Statement of Applicability
At XRTech, we are committed to providing secure and reliable software-as-a-service solutions to our customers. To ensure the confidentiality, integrity, and availability of our services, we have implemented a comprehensive information security management system (ISMS) that is aligned with the ISO/IEC 27001:2013 standard.
The scope of our ISMS includes the following areas:
- Infrastructure Security: We have implemented robust security measures to protect our infrastructure, including firewalls, intrusion detection and prevention systems, and regular vulnerability scans and penetration testing.
- Access Control: We maintain strict access controls to ensure that only authorized personnel can access our systems and data. Our access controls include strong authentication mechanisms, role-based access control, and regular access reviews.
- Data Protection: We employ industry-standard encryption and hashing algorithms to protect customer data both in transit and at rest. We have also implemented policies and procedures to ensure the secure handling and disposal of customer data.
- Incident Management: We have a documented incident response plan and procedures to quickly detect, respond to, and recover from security incidents.
- Business Continuity: We have developed and tested a business continuity plan to ensure the continuity of our services in the event of a disruption.

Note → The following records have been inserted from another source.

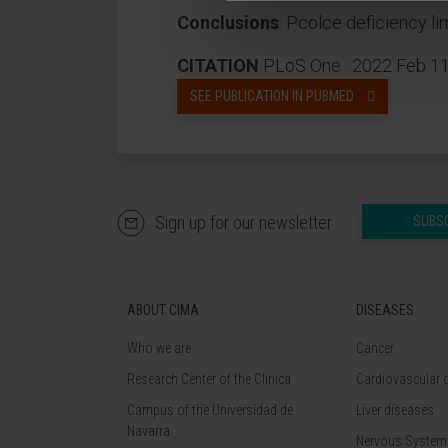
Conclusions
: Pcolce deficiency l
CITATION
PLoS One . 2022 Feb 11;
SEE PUBLICATION IN PUBMED
Sign up for our newsletter
SUBS
ABOUT CIMA
DISEASES
Who we are
Cancer
Research Center of the Clinica
Cardiovascular 
Campus of the Universidad de
Liver diseases
Navarra
Nervous System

- Compliance: We are committed to complying with applicable laws, regulations, and contractual obligations. We regularly review and update our policies and procedures to ensure compliance.
We conduct regular internal audits and risk assessments to ensure the effectiveness of our ISMS and identify opportunities for improvement. We also engage third-party auditors to perform independent audits of our ISMS and provide objective feedback.
This statement of applicability is reviewed and updated annually to ensure that it remains relevant and reflects our current security posture. We are committed to continually improving our ISMS to meet the evolving needs of our customers and the changing threat landscape.